Burned By Congress This Summer, Some Dem Voters Fired Up On Election Day

Burned By Congress This Summer, Some Dem Voters Fired Up On Election Day

WASHINGTON -- Nancy Fury hasn't forgotten Orrin Hatch's insult this summer.

"We should not be giving cash to people who basically are just gonna blow it on drugs," the Utah Republican said when he was pushing to drug-test the jobless.

"Yeah, because I've got enough money to sit at home taking drugs," Fury, 48, told HuffPost. She said she lost her job with a New Jersey power company in 2009. Fury was one of 2.5 million people whose jobless benefits were interrupted during the summer as Hatch and other Senate Republicans held up a reauthorization of unemployment benefits for long-term layoff victims.

Fury and other jobless voters told HuffPost they had the holdup in mind when they went to the polls on Tuesday. Some labor activists have hoped that the laid-off could provide a boost for congressional Democrats.

HuffPost readers: Unemployed in the past year? Voted today? Tell us about it -- email arthur@huffingtonpost.com.

"I typically vote anyways, but the blocking of unemployment extensions has definitely shed some light on some of the candidates," wrote Christy Zvonar of Illinois. Zvonar, 27, said she spent nine months unemployed after losing her job as an accountant in December before she found work. "I will not be voting for anyone who voted to block the extensions in hopes that the same thing will not happen again in the future."
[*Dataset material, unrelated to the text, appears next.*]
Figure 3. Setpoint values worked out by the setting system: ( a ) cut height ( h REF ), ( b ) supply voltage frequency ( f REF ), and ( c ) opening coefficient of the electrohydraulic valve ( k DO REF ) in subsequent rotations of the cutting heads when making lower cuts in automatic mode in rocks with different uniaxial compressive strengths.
Laid-off engineer Jeff Mandel also said he was "extra motivated" to vote for Democrats in light of the battle over unemployment and Republican attacks on Social Security -- though he said he blamed both parties for the lapse in benefits that put him behind on some of his bills.

"Basically the Republicans were trying to show they were fiscally responsible and all that crap and the Democrats were trying to show how bad the Republicans were, and they both used us as pawns," said Mandel, who lives in Poway, Calif. His job search has been dismal. "The job market's not looking good for a 53-year-old man... I'm sending out resumes for jobs I could do in my sleep."

Tom Draper, who lives in northern Kentucky, told HuffPost that he lost his job as a marketing director in January. He said his unemployment spell didn't much affect his plans to vote and to vote Democrat. "I would vote for a fire hydrant over Rand Paul," he said.

Not every voter irked by congressional dithering on unemployment this summer is now supporting Democrats. Brian Perry of Rumford, R.I. said he's been out of work since he lost his job as a clerk at law firm in 2008. Perry, 53, said he'd applied for janitorial jobs, dishwashing jobs, and nobody wants to hire him. He said he thought the Democrats became "cowardly" about helping people like him who have exhausted 99 weeks of unemployment insurance without finding work. He said he voted Republican.

"I just felt a change was needed in Rhode Island," he said. "What could it hurt to try another party?"